Действительно, в тот же день он вернулся и торжественно предъявил паспорт, прописанный по всем полицейским правилам.
С паспортом в кармане Домбровский почувствовал себя увереннее. Он уже не сидел безвыходно в комнате. У него появились в городе хлопоты и дела. Первым делом он вернул Шостаковичу плащ и картуз, в котором он имел несколько странный вид, и купил себе шубу, шапку с бархатным верхом и глубокие зимние галоши. Теперь у него был вид солидного провинциального помещика, приехавшего в Москву хлопотать по делам своих земельных угодий. Одно плохо: несколько раз, встретив на улице старших офицеров, он по военной привычке приветствовал их отданием чести, прикладывая руку к своей помещичьей шапке. Тут же он спохватывался, делал вид, что вынимает соринку из глаза или чихает. С трудом избавился он от своих армейских навыков.

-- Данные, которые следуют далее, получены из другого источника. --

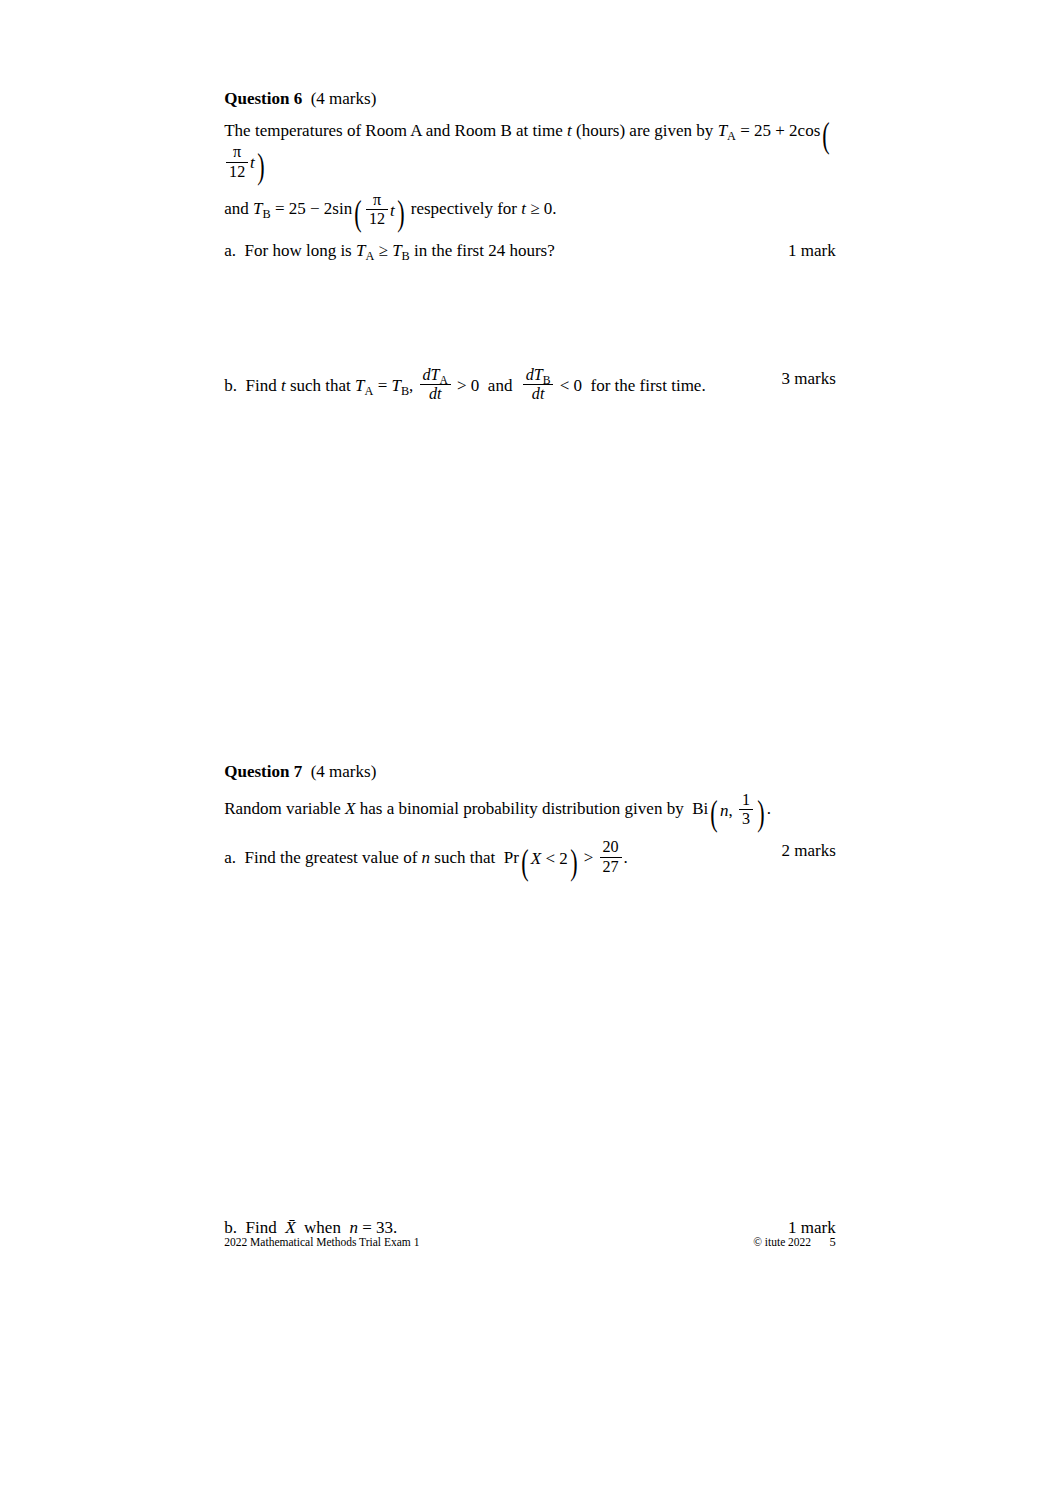Question 6 (4 marks)
The temperatures of Room A and Room B at time t (hours) are given by TA = 25 + 2cos(π 12 t)
and TB = 25 − 2sin(π 12 t) respectively for t ≥ 0.
a. For how long is TA ≥ TB in the first 24 hours? 1 mark
b. Find t such that TA = TB, dTA dt > 0 and dTB dt < 0 for the first time. 3 marks
Question 7 (4 marks)
Random variable X has a binomial probability distribution given by Bi(n, 13).
a. Find the greatest value of n such that Pr(X < 2) > 2027. 2 marks
b. Find X̄ when n = 33. 1 mark
2022 Mathematical Methods Trial Exam 1 © itute 2022 5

Чтобы окончательно сбить с толку сыщиков, Домбровский прибегнул к «военной хитрости». Он отправил Пеле в далекий Ардатов письмо. Но не от своего имени. Письмо это, давясь от смеха, писал Шостакович — конечно, под диктовку Ярослава:
«Многоуважаемая Пелагия Михайловна! По поручению супруга Вашего честь имею уведомить Вас, что он, вырвавшись благополучно из рук своих мучителей в первых числах этого месяца, в настоящее время выехал уже за границу».
Не приходилось сомневаться, что корреспонденция, адресованная жене Домбровского, вскрывается в черных кабинетах жандармерии.
Но самым ловким и до дерзости смелым действием Домбровского было получение им заграничного паспорта. По просьбе Ярослава один из преданных ему студентов зашел к его кузену, титулярному советнику Юзефу Хшонстовскому, с двумя поручениями.
— Первое, о чем мы вас просим, — сказал вкрадчивым голосом студент (это был Ермолов), — достать подлинный текст официального указа об отставке.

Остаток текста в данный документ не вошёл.